■ REQUIRED ACTION:
Copy out the entries from the very beginning up to and including the line that contains "True or false: temperature", reproducing each line unchanged.

==========

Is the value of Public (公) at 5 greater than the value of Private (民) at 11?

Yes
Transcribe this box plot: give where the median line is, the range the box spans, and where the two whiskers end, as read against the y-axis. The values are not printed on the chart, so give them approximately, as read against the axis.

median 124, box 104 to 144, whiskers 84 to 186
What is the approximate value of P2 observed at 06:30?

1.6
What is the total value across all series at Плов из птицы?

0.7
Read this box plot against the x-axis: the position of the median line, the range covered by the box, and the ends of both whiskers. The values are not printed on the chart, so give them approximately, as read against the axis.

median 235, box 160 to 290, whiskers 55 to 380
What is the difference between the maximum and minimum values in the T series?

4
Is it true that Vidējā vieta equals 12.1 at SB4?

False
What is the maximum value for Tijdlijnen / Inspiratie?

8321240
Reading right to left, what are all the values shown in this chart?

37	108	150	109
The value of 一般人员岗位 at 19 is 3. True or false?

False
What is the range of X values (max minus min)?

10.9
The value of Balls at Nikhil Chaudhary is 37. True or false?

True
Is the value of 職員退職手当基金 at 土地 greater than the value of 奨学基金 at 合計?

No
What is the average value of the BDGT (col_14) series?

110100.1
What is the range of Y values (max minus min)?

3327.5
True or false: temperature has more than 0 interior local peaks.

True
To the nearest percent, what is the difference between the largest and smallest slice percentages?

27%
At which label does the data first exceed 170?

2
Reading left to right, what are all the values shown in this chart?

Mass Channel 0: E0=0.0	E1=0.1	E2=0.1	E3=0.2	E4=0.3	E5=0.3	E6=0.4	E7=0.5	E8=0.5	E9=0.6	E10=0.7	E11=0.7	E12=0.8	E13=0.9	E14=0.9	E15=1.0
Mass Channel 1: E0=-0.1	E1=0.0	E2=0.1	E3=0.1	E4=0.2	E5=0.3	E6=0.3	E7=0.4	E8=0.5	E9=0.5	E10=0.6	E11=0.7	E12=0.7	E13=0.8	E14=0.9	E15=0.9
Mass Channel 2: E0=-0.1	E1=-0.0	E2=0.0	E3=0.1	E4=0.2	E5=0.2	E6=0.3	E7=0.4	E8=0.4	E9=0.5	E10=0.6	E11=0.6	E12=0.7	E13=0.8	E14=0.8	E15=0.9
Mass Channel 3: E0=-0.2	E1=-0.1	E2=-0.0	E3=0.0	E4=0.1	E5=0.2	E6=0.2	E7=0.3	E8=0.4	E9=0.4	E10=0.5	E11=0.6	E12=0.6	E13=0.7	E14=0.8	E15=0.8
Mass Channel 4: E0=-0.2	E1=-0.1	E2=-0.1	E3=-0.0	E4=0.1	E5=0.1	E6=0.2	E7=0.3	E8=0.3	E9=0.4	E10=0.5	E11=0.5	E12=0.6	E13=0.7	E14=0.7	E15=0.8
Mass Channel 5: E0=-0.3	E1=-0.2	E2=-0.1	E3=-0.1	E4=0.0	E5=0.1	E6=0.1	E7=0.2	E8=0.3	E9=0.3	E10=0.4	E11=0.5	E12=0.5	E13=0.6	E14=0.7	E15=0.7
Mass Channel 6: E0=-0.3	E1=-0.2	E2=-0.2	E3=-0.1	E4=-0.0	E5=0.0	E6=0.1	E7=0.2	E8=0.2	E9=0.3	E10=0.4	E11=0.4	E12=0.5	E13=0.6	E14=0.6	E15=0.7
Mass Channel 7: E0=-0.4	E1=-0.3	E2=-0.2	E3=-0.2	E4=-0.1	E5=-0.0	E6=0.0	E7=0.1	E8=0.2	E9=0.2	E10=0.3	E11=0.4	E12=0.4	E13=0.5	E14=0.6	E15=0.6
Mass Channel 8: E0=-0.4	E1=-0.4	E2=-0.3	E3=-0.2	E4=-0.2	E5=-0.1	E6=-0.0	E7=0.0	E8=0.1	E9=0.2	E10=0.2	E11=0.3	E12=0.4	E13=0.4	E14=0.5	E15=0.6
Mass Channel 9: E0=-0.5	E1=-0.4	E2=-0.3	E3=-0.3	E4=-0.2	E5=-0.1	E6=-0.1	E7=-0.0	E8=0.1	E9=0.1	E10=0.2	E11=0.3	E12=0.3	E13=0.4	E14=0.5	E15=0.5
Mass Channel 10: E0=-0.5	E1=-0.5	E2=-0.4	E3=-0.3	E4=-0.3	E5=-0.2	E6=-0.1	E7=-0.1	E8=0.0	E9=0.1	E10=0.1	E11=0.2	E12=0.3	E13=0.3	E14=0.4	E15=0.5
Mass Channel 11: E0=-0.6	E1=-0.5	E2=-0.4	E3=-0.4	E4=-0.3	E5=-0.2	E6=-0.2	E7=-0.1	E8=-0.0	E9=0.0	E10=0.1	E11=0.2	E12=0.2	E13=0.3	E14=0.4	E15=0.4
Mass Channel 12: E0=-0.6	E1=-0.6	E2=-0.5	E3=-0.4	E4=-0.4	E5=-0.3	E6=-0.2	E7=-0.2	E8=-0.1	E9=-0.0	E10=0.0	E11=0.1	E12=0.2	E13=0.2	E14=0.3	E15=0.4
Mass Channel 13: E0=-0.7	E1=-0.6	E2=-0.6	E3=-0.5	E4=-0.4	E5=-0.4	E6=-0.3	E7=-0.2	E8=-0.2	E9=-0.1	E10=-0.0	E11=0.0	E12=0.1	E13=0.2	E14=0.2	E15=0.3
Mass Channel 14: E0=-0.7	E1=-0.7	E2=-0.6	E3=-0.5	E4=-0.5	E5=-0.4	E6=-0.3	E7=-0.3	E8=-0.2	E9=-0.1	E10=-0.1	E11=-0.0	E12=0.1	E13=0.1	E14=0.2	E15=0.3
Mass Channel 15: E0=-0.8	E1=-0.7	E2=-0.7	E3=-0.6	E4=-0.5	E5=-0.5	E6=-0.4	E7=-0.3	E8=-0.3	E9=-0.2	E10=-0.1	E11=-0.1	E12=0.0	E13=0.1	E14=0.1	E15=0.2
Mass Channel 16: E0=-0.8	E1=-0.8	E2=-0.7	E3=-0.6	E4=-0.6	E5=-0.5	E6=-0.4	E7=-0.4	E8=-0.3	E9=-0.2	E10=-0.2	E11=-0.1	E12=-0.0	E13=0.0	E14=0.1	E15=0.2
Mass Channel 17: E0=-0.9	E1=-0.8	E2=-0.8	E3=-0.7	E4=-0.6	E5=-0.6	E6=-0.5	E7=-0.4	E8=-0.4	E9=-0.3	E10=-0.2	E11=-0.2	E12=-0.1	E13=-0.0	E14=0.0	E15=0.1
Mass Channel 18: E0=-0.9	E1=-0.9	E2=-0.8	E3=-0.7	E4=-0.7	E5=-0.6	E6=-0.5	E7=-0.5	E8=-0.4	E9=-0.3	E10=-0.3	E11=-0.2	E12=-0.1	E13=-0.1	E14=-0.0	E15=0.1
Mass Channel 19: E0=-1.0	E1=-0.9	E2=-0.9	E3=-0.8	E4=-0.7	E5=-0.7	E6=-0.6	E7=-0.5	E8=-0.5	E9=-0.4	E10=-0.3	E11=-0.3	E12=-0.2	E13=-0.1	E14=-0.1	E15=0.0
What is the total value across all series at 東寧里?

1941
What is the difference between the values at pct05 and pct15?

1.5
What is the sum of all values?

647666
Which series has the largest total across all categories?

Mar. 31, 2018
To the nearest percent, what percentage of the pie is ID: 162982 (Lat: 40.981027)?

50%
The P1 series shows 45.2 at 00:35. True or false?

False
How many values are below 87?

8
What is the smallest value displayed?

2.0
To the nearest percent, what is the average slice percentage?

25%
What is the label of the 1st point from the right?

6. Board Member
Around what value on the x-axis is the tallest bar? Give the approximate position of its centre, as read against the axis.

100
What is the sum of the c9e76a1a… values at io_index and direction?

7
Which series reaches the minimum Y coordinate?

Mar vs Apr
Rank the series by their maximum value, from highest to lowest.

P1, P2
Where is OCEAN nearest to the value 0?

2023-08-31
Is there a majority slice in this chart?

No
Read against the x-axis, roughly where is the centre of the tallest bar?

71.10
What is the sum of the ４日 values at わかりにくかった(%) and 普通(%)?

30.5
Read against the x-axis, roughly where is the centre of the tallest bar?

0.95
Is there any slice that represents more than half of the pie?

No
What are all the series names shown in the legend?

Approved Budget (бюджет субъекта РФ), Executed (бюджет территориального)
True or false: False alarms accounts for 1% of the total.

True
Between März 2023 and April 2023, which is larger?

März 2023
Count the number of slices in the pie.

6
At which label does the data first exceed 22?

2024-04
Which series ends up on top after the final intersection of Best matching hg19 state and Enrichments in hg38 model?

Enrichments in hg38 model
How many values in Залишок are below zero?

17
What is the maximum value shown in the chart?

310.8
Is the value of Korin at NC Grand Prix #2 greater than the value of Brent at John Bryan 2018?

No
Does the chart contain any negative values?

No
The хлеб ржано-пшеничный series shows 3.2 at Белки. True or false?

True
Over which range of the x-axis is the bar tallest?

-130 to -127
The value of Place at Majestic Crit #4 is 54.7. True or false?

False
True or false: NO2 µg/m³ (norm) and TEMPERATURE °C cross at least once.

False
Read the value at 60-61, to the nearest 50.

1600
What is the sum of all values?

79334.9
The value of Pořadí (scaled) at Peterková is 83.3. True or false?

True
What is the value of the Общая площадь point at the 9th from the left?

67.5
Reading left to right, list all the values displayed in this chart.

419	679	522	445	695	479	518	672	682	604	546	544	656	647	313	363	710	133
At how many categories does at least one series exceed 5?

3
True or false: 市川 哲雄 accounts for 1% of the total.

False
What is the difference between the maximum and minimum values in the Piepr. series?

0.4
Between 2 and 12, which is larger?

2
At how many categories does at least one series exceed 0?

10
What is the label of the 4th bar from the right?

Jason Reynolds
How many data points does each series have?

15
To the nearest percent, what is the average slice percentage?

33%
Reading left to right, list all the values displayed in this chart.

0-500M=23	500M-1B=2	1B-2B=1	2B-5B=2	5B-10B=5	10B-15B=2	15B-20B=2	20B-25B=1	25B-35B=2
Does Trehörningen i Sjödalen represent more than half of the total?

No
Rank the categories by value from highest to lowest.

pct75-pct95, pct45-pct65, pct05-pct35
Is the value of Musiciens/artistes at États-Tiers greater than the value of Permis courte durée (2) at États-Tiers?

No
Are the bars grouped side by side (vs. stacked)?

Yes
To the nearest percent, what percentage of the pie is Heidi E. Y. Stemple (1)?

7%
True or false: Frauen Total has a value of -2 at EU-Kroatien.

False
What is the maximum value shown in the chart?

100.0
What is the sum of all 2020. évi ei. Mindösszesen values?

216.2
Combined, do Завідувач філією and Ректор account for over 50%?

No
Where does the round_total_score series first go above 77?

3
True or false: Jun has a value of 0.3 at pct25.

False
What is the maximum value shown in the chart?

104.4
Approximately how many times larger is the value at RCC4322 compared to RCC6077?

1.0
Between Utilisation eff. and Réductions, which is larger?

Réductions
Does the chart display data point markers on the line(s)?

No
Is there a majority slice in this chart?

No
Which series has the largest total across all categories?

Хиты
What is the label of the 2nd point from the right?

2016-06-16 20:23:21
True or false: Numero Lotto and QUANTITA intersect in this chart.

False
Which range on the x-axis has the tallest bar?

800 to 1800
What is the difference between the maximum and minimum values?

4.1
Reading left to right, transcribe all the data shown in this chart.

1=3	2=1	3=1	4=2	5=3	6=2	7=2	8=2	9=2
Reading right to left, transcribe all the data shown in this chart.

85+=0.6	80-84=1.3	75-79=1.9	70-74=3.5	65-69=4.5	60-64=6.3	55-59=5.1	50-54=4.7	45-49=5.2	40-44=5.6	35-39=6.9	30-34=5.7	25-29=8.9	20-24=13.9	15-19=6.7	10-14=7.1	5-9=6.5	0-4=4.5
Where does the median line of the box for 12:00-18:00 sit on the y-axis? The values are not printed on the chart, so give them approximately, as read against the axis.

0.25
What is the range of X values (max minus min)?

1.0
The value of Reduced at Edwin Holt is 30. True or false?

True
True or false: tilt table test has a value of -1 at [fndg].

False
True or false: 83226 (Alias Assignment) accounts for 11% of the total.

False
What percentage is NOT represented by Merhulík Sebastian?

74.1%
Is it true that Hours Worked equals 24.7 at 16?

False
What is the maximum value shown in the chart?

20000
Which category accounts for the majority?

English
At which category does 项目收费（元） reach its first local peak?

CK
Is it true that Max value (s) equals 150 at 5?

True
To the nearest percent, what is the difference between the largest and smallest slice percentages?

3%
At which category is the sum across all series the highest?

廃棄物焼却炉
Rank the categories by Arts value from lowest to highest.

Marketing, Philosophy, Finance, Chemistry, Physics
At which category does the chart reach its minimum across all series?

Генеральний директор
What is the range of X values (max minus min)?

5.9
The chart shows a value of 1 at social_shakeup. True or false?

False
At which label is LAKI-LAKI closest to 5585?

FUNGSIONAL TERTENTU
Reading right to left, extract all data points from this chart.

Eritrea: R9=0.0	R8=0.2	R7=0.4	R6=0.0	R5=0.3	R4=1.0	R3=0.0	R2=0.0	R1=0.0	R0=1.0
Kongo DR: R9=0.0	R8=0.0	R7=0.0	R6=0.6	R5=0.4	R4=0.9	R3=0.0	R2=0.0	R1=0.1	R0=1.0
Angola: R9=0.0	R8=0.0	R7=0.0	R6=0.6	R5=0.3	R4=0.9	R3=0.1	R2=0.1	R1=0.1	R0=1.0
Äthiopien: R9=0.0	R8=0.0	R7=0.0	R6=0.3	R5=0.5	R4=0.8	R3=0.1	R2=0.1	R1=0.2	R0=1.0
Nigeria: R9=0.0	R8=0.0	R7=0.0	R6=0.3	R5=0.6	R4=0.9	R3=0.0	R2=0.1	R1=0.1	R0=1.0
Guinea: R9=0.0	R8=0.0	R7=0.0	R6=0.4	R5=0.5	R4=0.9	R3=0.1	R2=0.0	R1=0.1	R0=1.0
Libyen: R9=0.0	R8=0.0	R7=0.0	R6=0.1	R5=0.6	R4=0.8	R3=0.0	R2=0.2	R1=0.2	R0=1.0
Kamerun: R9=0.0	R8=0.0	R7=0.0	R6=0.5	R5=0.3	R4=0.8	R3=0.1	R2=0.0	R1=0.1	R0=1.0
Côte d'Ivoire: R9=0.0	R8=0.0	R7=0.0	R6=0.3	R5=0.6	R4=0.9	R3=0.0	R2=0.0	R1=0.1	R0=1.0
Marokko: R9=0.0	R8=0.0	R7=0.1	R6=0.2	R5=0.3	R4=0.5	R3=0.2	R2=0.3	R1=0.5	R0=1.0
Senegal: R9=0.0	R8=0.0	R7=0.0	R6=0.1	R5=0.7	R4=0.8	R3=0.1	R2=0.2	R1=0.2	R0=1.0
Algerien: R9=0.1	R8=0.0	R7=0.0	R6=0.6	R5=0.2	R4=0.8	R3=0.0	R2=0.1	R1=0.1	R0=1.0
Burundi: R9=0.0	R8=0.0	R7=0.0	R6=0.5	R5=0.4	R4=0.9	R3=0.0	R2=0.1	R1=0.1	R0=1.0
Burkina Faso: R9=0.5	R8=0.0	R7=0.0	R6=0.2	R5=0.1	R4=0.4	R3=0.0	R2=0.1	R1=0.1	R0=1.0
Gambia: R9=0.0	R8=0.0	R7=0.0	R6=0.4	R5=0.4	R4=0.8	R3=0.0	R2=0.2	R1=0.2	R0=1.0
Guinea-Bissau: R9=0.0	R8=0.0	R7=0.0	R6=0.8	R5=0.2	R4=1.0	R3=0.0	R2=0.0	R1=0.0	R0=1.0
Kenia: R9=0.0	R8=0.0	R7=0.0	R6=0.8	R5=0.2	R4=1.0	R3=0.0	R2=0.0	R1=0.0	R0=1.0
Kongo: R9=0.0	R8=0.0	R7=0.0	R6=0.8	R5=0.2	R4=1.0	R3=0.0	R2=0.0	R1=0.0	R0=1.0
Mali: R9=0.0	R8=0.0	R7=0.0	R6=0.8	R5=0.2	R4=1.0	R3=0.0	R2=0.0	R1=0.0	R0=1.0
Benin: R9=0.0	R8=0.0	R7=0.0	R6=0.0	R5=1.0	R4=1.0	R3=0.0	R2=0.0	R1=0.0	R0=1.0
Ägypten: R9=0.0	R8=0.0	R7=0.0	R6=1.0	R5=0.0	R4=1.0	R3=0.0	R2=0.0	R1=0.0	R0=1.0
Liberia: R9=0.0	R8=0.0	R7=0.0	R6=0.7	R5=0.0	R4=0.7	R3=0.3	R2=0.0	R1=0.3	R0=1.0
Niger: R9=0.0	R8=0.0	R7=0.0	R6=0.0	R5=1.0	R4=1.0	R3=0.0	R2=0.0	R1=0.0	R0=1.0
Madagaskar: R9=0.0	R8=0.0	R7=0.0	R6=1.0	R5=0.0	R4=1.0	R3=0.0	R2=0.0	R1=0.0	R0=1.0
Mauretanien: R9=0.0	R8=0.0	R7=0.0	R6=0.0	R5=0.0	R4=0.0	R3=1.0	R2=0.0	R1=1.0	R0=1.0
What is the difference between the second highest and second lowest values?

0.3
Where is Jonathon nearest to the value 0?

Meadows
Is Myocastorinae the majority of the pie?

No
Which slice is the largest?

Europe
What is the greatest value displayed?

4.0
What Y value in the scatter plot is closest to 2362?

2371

==========

■ RESULT OF THIS TASK:
Is the value of Public (公) at 5 greater than the value of Private (民) at 11?

Yes
Transcribe this box plot: give where the median line is, the range the box spans, and where the two whiskers end, as read against the y-axis. The values are not printed on the chart, so give them approximately, as read against the axis.

median 124, box 104 to 144, whiskers 84 to 186
What is the approximate value of P2 observed at 06:30?

1.6
What is the total value across all series at Плов из птицы?

0.7
Read this box plot against the x-axis: the position of the median line, the range covered by the box, and the ends of both whiskers. The values are not printed on the chart, so give them approximately, as read against the axis.

median 235, box 160 to 290, whiskers 55 to 380
What is the difference between the maximum and minimum values in the T series?

4
Is it true that Vidējā vieta equals 12.1 at SB4?

False
What is the maximum value for Tijdlijnen / Inspiratie?

8321240
Reading right to left, what are all the values shown in this chart?

37	108	150	109
The value of 一般人员岗位 at 19 is 3. True or false?

False
What is the range of X values (max minus min)?

10.9
The value of Balls at Nikhil Chaudhary is 37. True or false?

True
Is the value of 職員退職手当基金 at 土地 greater than the value of 奨学基金 at 合計?

No
What is the average value of the BDGT (col_14) series?

110100.1
What is the range of Y values (max minus min)?

3327.5
True or false: temperature has more than 0 interior local peaks.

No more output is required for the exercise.